A new instalment in our on-going series Films in Dialogue
The films and videos of Basma Alsharif explore the subjective experience of political landscape, investigating the links between a geographical space and its mental representation. Born in Kuwait of Palestinian origin, Alsharif’s nomadic existence – brought up in France and the United States, she has lived in Beirut, Amman and Cairo and is currently based between Los Angeles and Paris – is deeply embedded in her work. Whether working with photography, film, video, sound, text or language, the representation of Palestine as a place where the constant feeling of threat and the ever-changing geographical borders produce a sense of unreal is a crucial subject in Alsharif’s work and her on-going interrogation of the relationship between history and the human condition.
In Dirty Pictures, the seventh episode in the Hotel Diaries series by British artist filmmaker John Smith, the filmmaker moves from one hotel in Bethlehem to another in East Jerusalem, encountering a series of problems involving a ceiling, a video camera and the Israeli occupation of Palestine. John Smith draws a very fine line between the personal and the political, the intimate and the global, oscillating with humour between the two. Dearticulating the relationship between sound and image, reality and construction, Smith – just as Alsharif – makes work that by looking inwards towards the domestic and the self, opens up to the universal.
This special screening of their work in dialogue will be followed by a conversation between Basma Alsharif and John Smith.

Programme

Dirty Pictures (John Smith, 2007, 15 min)
Home Movies Gaza (Basma Alsharif, 2013, 24 min)
Flag Mountain (John Smith, 2010, 8 min)
A Field Guide to the Ferns (Basma Alsharif, 2015, 11 min)
Dark Light (John Smith, 2014, 4 min)

Basma Alsharif (born 1983) is an artist/filmmaker of Palestinian origin who was born & raised nomadically, and developed her practice between Chicago, Cairo, Beirut, Amman, Sharjah, and the Gaza Strip. She was invited to the Malmo Art Academy of Lund University in 2004, received an MFA in 2007 from the University of Illinois in Chicago, and recently moved to Los Angeles. She is represented by Galerie Imane Fares in Paris France and distributed by Video Data Bank. Her works have shown in solo exhibitions, biennials, and film festivals internationally including the Jerusalem Show, the New York Film Festival, the Berlinale, Videobrasil, and Manifesta 8. Basma won a Jury Prize at the 9th Sharjah Biennial, received the Marion McMahon Award at the Images Festival in Toronto, and was a guest of the Flaherty Film Seminar in upstate New York. She was recently part of the New Museum’s Here and Elsewhere exhibition and is currently a resident of the Pavillon at the Palais de Tokyo in Paris from November 2014 – June 2015.

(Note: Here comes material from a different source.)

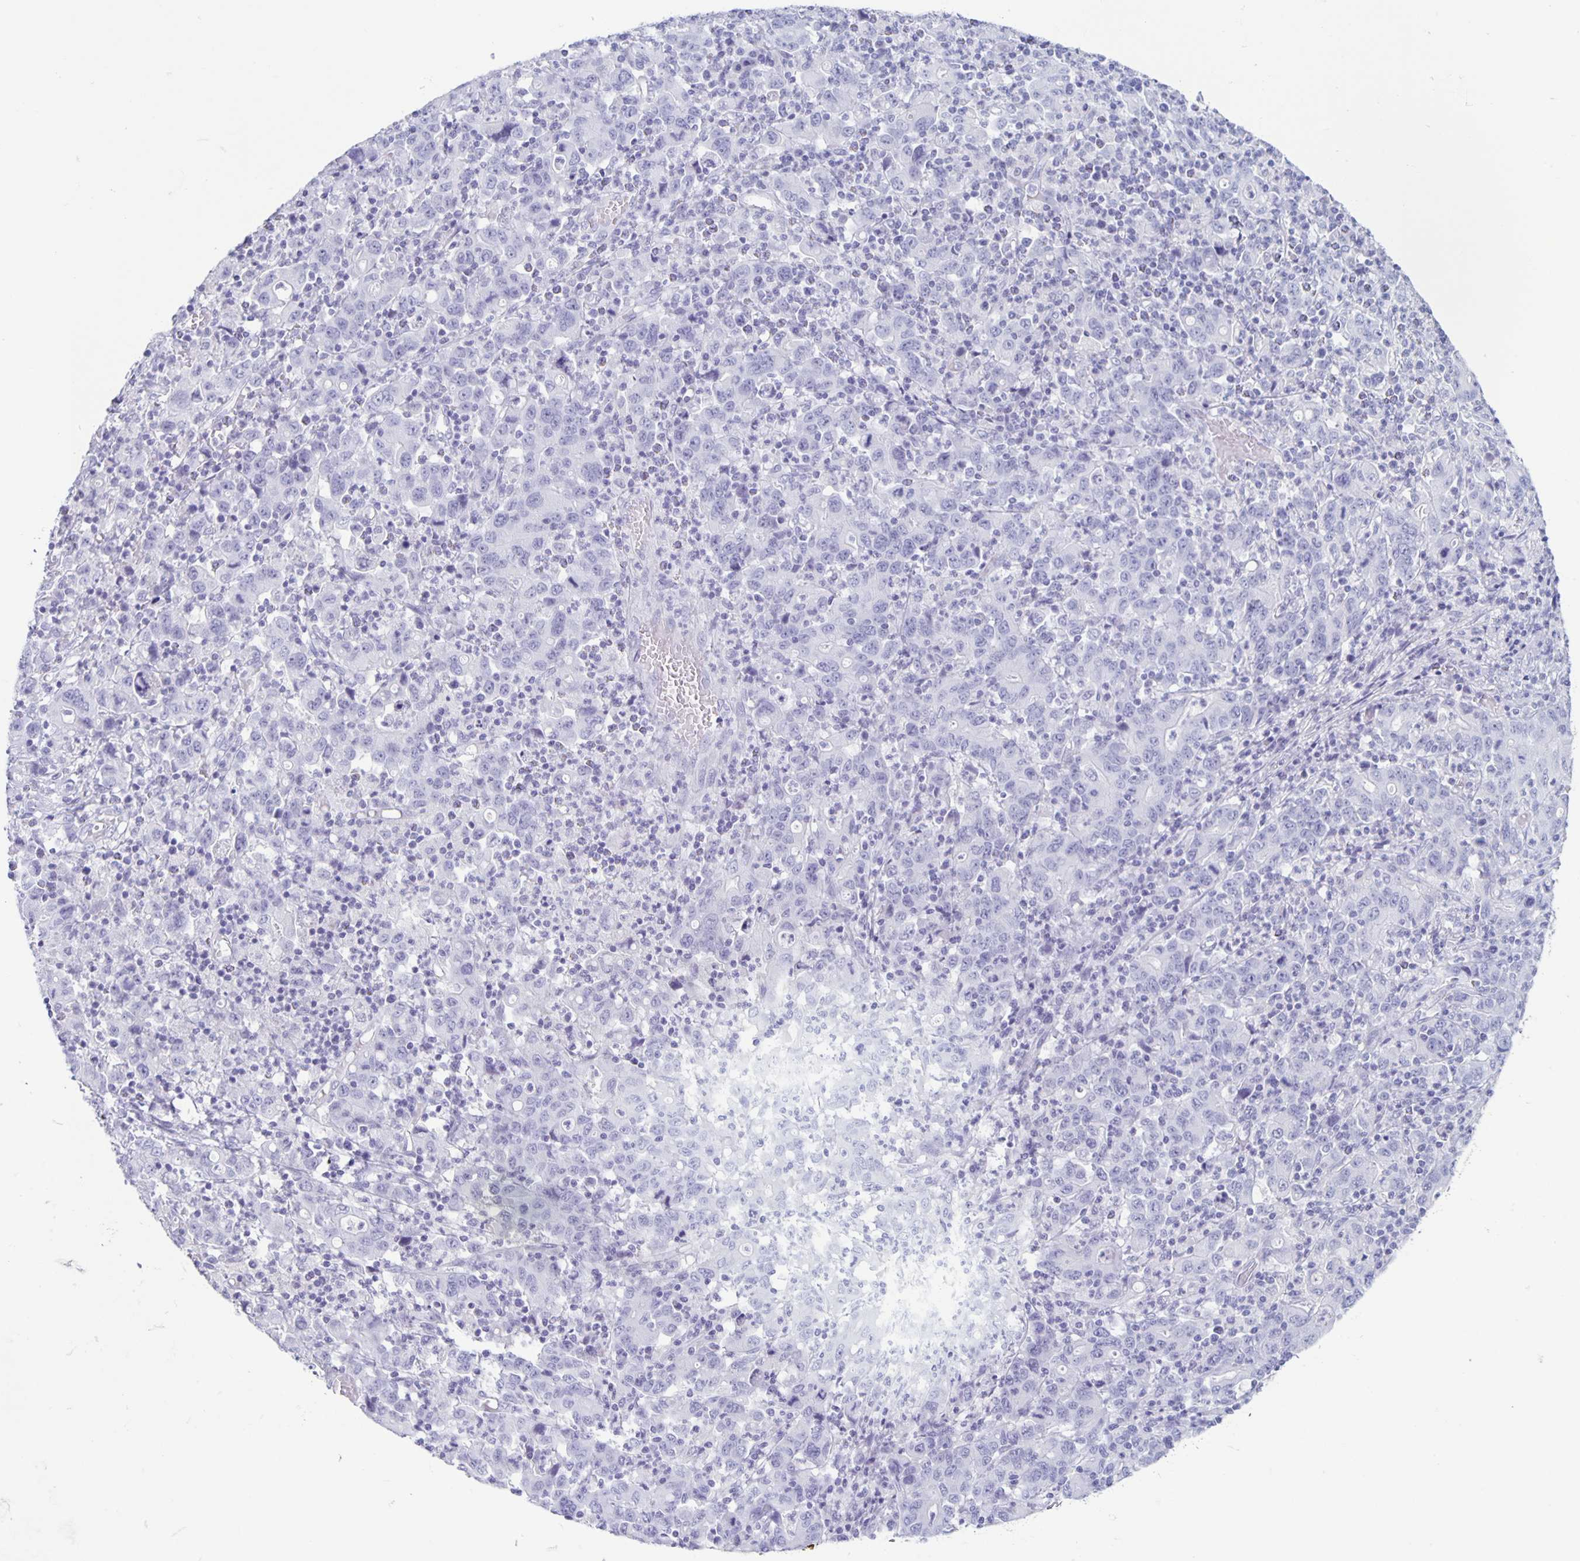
{"staining": {"intensity": "negative", "quantity": "none", "location": "none"}, "tissue": "stomach cancer", "cell_type": "Tumor cells", "image_type": "cancer", "snomed": [{"axis": "morphology", "description": "Adenocarcinoma, NOS"}, {"axis": "topography", "description": "Stomach, upper"}], "caption": "Immunohistochemistry (IHC) of stomach cancer demonstrates no staining in tumor cells. The staining is performed using DAB brown chromogen with nuclei counter-stained in using hematoxylin.", "gene": "CT45A5", "patient": {"sex": "male", "age": 69}}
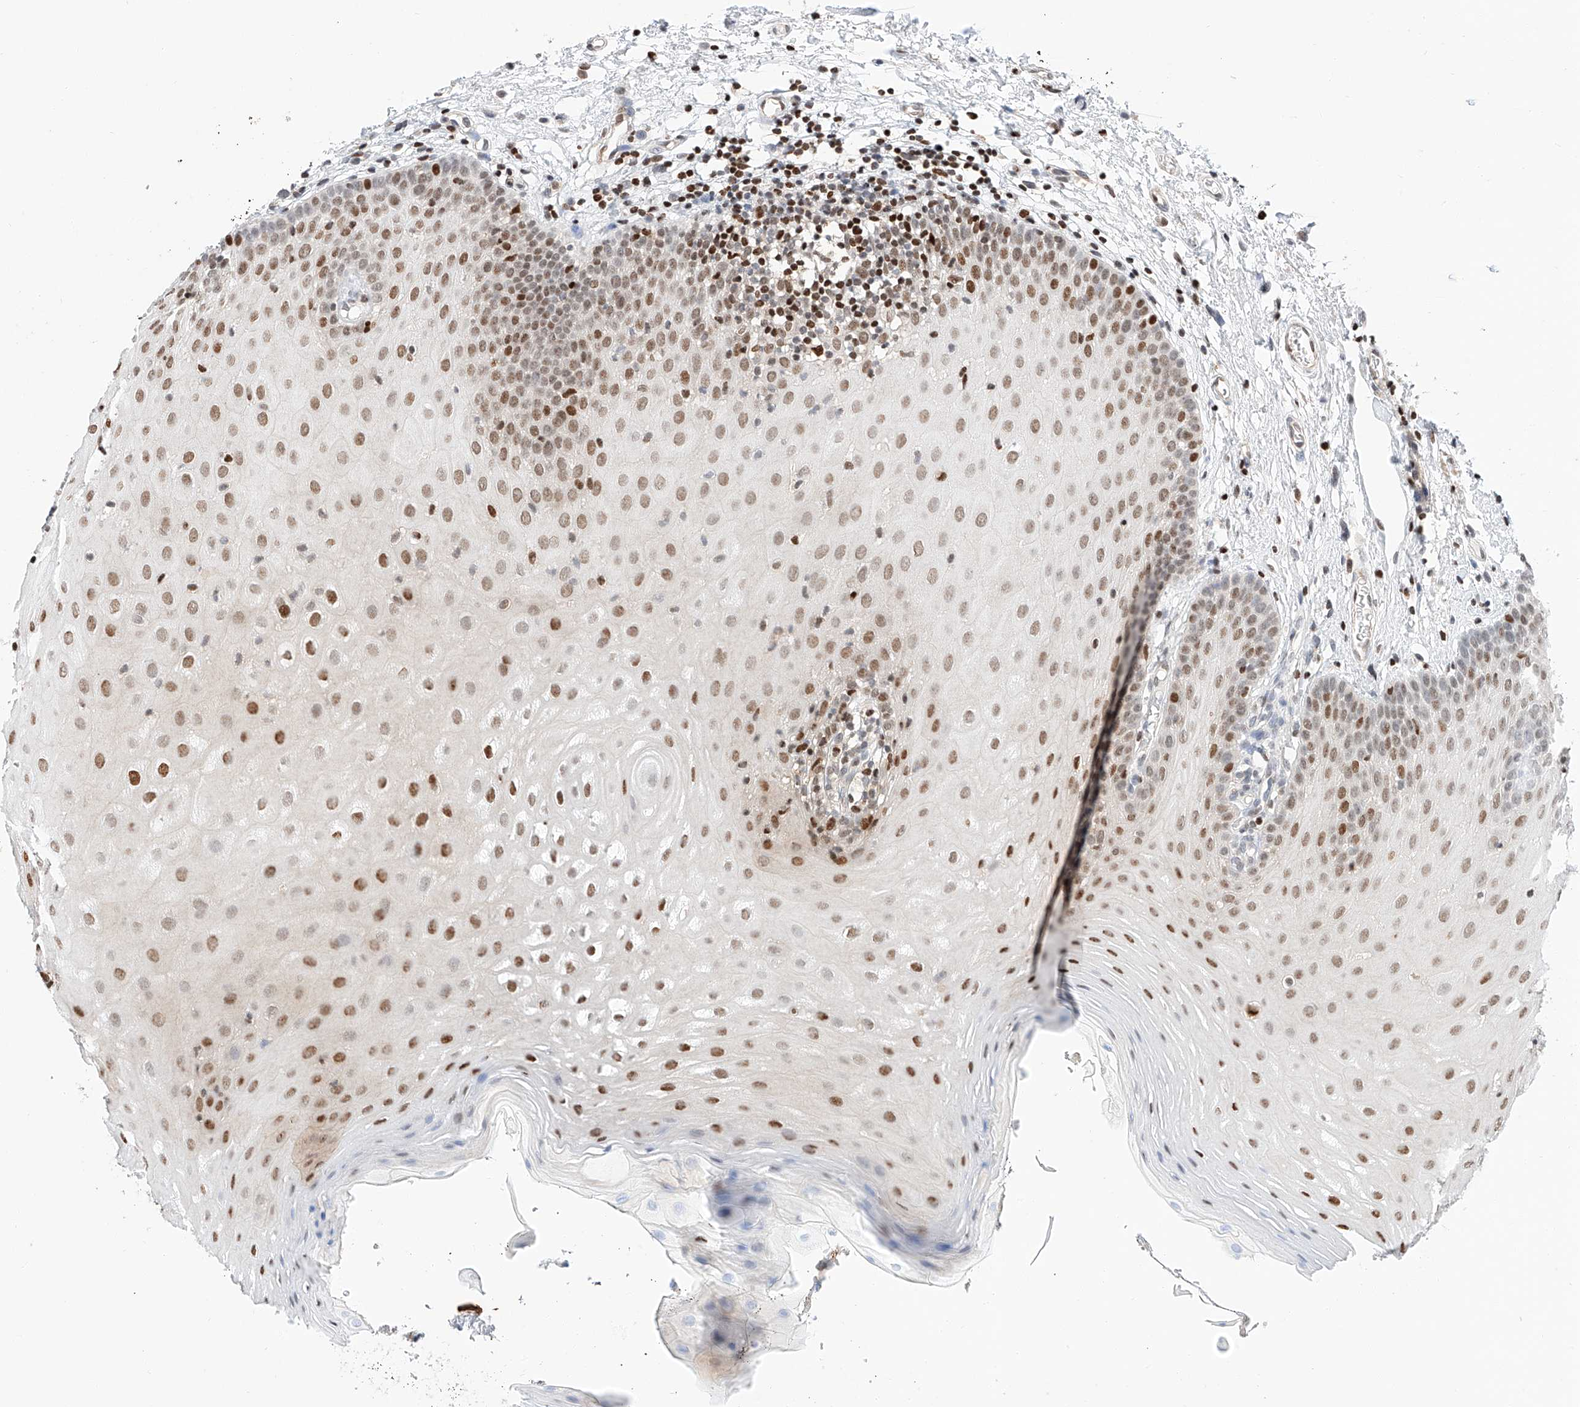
{"staining": {"intensity": "strong", "quantity": ">75%", "location": "cytoplasmic/membranous,nuclear"}, "tissue": "oral mucosa", "cell_type": "Squamous epithelial cells", "image_type": "normal", "snomed": [{"axis": "morphology", "description": "Normal tissue, NOS"}, {"axis": "topography", "description": "Oral tissue"}], "caption": "The immunohistochemical stain labels strong cytoplasmic/membranous,nuclear staining in squamous epithelial cells of benign oral mucosa. The protein is shown in brown color, while the nuclei are stained blue.", "gene": "HDAC9", "patient": {"sex": "male", "age": 74}}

John Smith (born 1952) lives and works in London. Initially inspired by conceptual art and the structural materialist ideas that dominated British artists’ filmmaking during his formative years, but also fascinated by the immersive power of narrative and the spoken word, he has developed an extensive body of work that subverts the perceived boundaries between documentary and fiction, representation and abstraction. Often rooted in everyday life, Smith’s meticulously crafted films rework and transform reality, playfully exploring and exposing the language of cinema. Since 1972 John Smith has made over fifty film, video and installation works that have been shown in cinemas, art galleries and on television around the world and awarded major prizes at many international film festivals. He received a Paul Hamlyn Foundation Award for Artists in 2011, and in 2013 he was the winner of Film London’s Jarman Award. His work is held in numerous collections including Arts Council England, Tate Gallery, Ella Fontanals-Cisneros, Kunstmuseum Magdeburg, Wolverhampton Art Gallery and Ferens Art Gallery, Hull.